Memory orchestration contradiction. ADR-0002 acknowledges “24 KB REPL + 16 KB editor + active cart must coexist on 520 KB” and proposes mutual exclusion. This design formalizes mutual exclusion across REPL / nEmacs / active-cart. But the wording in ADR-0002 (“Probable approach: REPL and editor are mutually exclusive with active cartridges (suspending the cart when entering the editor)”) implies suspend-and-resume, while this design chooses tear-down-and-restart (history persisted, bindings lost). The suspend-and-resume path is materially more complex (snapshotting the cart’s arena + phase state) and no spec defines the snapshot format.
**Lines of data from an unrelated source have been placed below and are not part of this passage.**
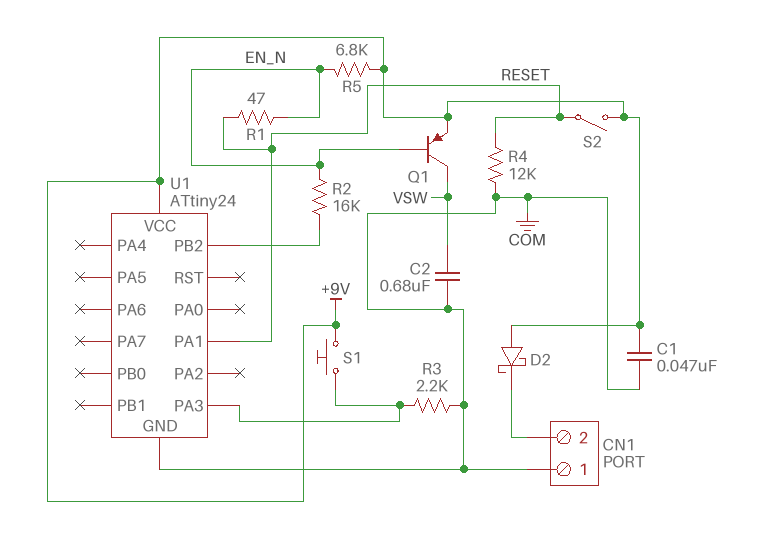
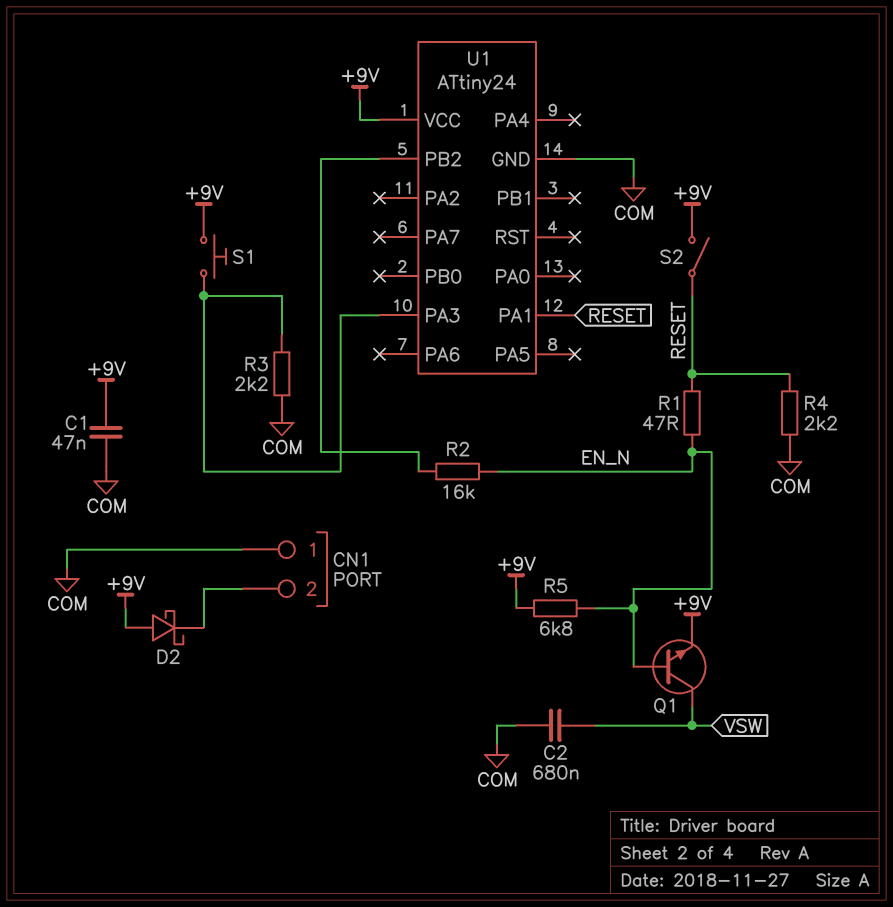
Q1: PNP (B EN_N, C VSW, E +9V) -> NPN (B EN_N, C VSW, E +9V)
R4: 12k (COM, RESET) -> 2.2k (COM, RESET)

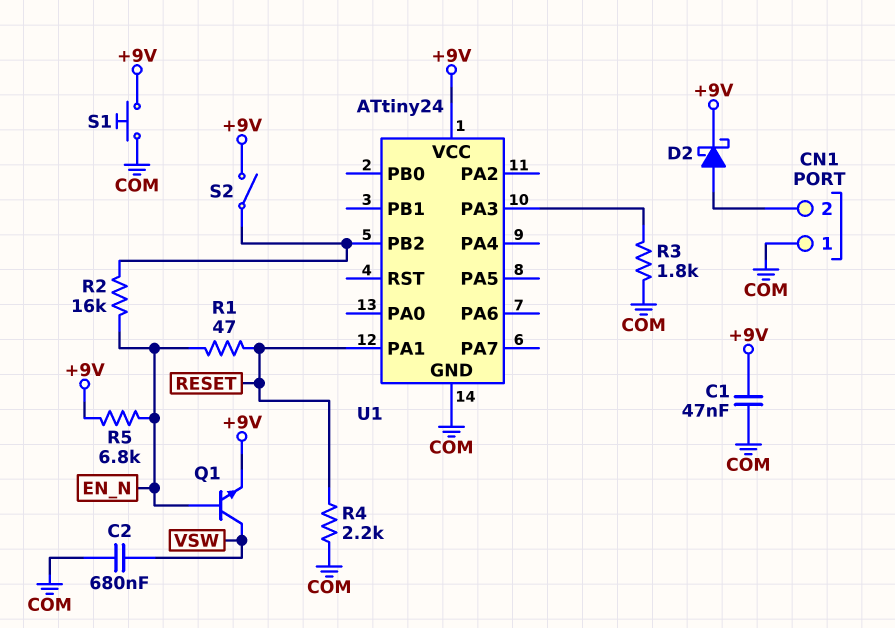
D2: schottky (A +9V, K CN1/2) -> schottky (A CN1/2, K +9V)
R3: 2.2k (COM, U1/PA3) -> 1.8k (COM, U1/PA3)
S1: button (+9V, U1/PA3) -> button (+9V, COM)
S2: switch (+9V, RESET) -> switch (+9V, U1/PB2)

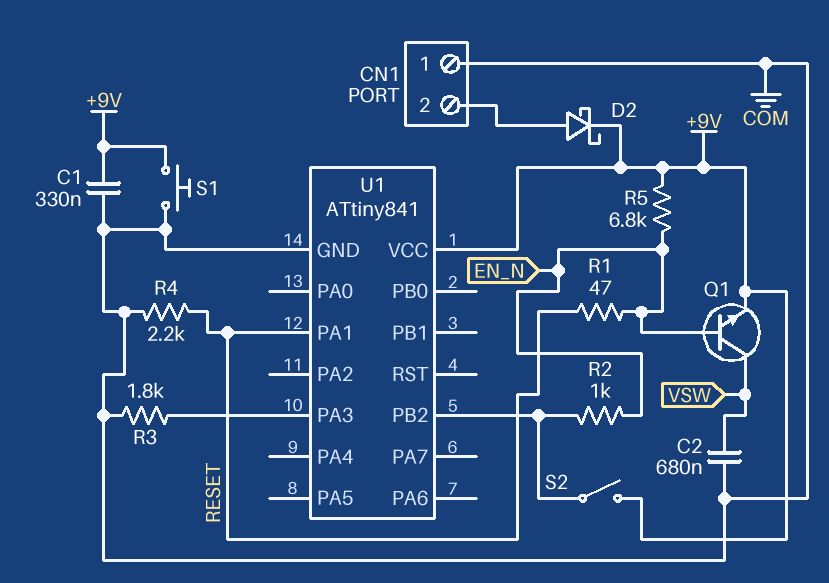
C1: 47nF (+9V, COM) -> 330nF (+9V, COM)
R2: 16k (EN_N, U1/PB2) -> 1k (EN_N, U1/PB2)
U1: ATtiny24 -> ATtiny841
Recommend: ratify tear-down-and-restart in a follow-up memory-orchestration ADR.
Should snippet-save! be write-gated? It’s currently the lone write path from the REPL. The rationale is that the snippet library is deck-local and doesn’t affect mission state, so it’s safe. But it does create one write-enabled FFI in an otherwise read-only environment. Alternatives: (a) keep it permissive (current proposal); (b) require a home-screen confirmation dialog on save; (c) require snippet saves to go through nEmacs (i.e., REPL can hand off a form for saving but cannot save directly). Josh’s call.
REPL inside Null. Null gameplay-spec implies a “verbose Cipher monologue” affordance that looks a lot like a specialized REPL. This design proposes the home REPL remains read-only and Null exposes its own mission-context REPL variant with extended Cipher primitives. Is that two-surface split acceptable, or should Null just launch the home REPL with extra primitives bound? The latter is cheaper.
Scripted-mission dispatch surface. ADR-0007 defines scripted missions as “player writes a Lisp expression evaluated in the mission context.” Is that expression composed in nEmacs and submitted, or composed in the REPL and submitted via (submit-solution! …)? This design assumes nEmacs is the composition surface and the REPL is for exploration/prototyping. Mission-Board agent needs to rule on the submission API shape.
Tutorial re-entry. What happens if the player resets their deck (wipe) — does the tutorial re-arm? This design assumes yes (wipe resets *tutorial-cursor* to zero). Confirm with Marketing — “re-taking the tutorial” may or may not be a desired feature.
Action bar customization. Row 24 is nOSh-runtime-owned but its content is context-sensitive. The REPL’s action-bar hints (CAR descend · CDR sibling · ...) compete with nEmacs’s and Mission Board’s for a consistent visual grammar. Input-system architecture doc does not specify who owns the rendering. Likely a one-day spike to define a shared action-bar spec.